Die Aussage wird noch weiter relativiert, indem der Wikipedia-Eintrag darauf hinweist, dass es noch immer beeindruckend viele Blogs gibt: Vor zwei Jahren seien ungefähr 500 Millionen gezählt worden. Man könnte nun endlos darüber streiten, wie akkurat eine solche Zahl und wie gross ihre Aussagekraft ist, wenn beispielsweise viele Blogs vernachlässigt vor sich hindümpeln und der Elan ihres Bloggers vielleicht noch zweimal im Jahr aufflammt.

Tot nicht – aber nicht mehr relevant

Meines Erachtens zeigt das vor allem, dass die Frage, ob Blogs nun tot sind oder nicht, nicht zu beantworten ist. Sie lässt auch eine wichtige medienwissenschaftliche Erkenntnis ausser Acht, nämlich das Rieplsche GesetzEs besagt, dass ein bestehendes Medium von einem neuen zwar zurückgedrängt, aber nie komplett ersetzt wird. Die historischen Beispiele sollten hinlänglich bekannt sein: Das Radio hat die Zeitung nicht beseitigt, das Fernsehen nicht das Radio, das Internet nicht das Fernsehen – und so weiter.
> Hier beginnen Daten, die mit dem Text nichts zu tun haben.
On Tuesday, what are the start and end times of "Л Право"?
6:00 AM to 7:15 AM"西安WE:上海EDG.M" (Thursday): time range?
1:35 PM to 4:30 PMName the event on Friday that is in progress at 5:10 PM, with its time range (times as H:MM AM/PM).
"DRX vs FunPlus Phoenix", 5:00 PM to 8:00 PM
Es gibt aus diesem Grund keinen Todeszeitpunkt, den man feststellen und verkünden könnte. Aber existiert sicherlich ein Kipppunkt, an dem ein Medium nicht mehr sonderlich relevant ist. Und den kann man beim Bloggen in der Tat wohl ungefähr 2014 verorten. Vielleicht sogar früher.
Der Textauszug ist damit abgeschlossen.